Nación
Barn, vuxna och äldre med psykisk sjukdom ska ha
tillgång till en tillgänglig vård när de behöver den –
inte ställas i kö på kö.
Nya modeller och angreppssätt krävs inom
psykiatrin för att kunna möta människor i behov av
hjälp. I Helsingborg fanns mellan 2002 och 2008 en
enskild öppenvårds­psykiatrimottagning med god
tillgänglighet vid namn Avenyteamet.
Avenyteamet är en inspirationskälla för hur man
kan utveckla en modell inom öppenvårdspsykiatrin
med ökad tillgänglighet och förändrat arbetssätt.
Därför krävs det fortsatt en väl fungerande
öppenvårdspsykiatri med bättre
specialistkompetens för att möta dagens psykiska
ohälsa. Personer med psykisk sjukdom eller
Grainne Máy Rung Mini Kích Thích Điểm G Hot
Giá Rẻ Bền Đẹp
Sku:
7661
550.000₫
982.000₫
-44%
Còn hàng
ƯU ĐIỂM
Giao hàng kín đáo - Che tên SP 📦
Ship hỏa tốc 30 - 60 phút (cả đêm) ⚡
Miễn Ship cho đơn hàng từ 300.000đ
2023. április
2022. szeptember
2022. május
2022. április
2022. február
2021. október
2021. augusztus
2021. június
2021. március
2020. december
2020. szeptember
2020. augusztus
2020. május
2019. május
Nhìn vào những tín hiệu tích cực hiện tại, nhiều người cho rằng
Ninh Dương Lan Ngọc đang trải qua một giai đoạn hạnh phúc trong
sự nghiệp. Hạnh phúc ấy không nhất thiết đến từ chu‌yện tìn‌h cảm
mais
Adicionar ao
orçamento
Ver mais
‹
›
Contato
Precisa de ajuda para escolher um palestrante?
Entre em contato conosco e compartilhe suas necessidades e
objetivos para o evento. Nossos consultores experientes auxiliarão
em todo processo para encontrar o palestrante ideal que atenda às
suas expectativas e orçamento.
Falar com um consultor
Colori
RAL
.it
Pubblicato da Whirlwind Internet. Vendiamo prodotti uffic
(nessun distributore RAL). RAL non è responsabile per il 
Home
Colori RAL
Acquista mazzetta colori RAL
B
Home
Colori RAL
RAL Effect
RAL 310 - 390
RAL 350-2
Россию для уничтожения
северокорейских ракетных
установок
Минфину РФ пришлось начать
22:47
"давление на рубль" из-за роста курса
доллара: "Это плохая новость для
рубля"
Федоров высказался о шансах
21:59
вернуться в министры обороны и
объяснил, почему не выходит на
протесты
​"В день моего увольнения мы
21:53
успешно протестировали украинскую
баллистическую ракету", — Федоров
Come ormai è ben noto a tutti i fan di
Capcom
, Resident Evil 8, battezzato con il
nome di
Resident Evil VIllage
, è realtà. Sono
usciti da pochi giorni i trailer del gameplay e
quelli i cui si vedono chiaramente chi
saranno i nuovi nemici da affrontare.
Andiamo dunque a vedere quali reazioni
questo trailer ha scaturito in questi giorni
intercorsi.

--

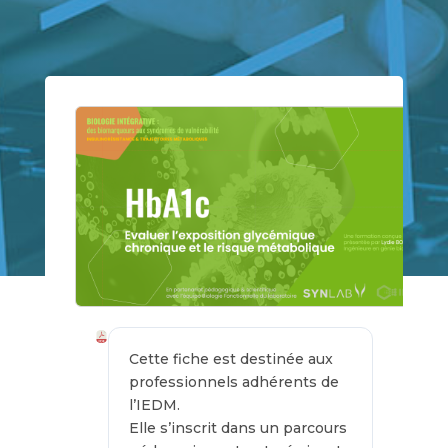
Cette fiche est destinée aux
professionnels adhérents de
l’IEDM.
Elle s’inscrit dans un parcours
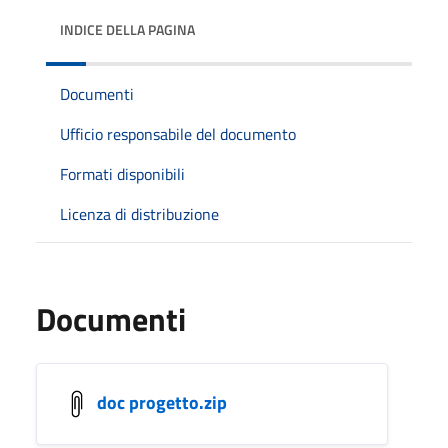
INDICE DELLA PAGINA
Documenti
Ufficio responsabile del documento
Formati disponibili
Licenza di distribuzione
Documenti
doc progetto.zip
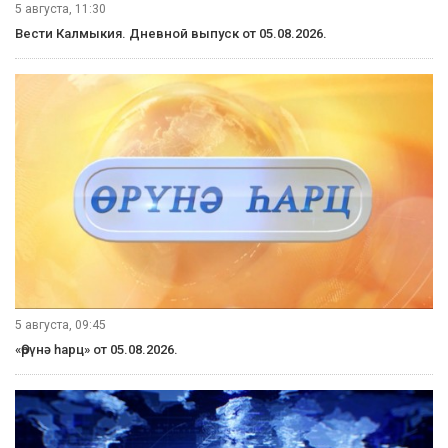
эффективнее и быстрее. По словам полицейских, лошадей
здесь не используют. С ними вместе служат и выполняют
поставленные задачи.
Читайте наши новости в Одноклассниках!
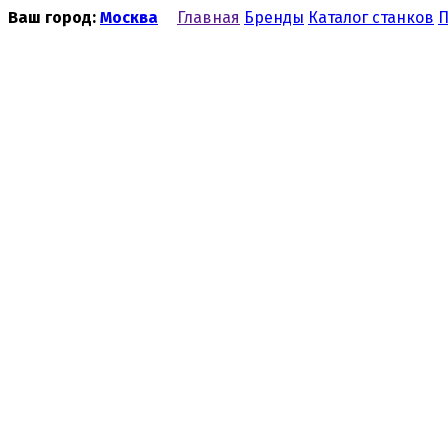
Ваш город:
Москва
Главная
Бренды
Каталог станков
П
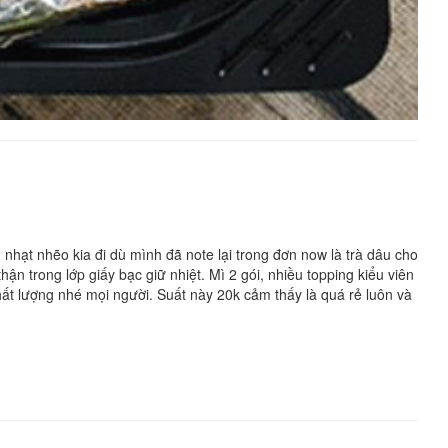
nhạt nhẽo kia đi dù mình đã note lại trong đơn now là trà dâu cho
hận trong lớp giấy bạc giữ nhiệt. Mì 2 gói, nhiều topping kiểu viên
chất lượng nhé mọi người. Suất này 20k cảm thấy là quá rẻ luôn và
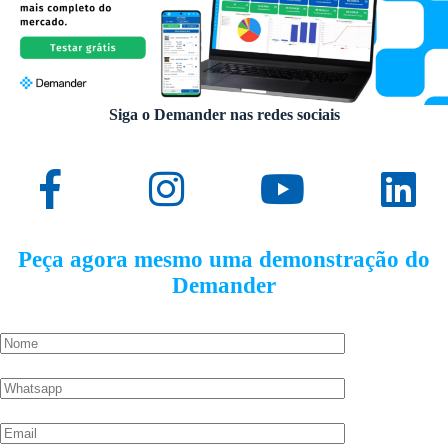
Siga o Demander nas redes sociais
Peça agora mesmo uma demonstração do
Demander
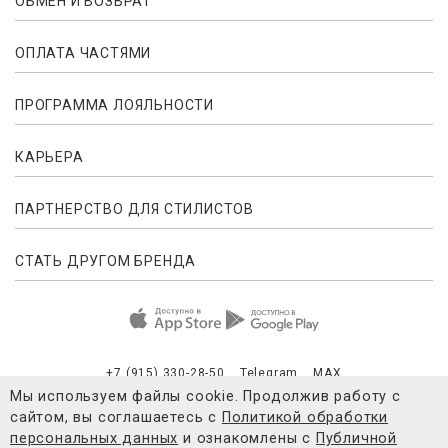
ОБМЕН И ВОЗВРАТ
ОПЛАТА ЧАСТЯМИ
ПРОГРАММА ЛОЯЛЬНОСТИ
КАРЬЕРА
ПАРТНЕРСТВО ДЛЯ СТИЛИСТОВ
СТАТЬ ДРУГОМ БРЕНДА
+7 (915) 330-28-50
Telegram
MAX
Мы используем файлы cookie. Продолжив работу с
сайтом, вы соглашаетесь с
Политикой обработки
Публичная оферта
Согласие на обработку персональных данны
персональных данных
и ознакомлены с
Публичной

→ About this task
From the data above, copy out every line with the string "Evil" in it.

→ Answer box
, Resident Evil 8, battezzato con il
Resident Evil VIllage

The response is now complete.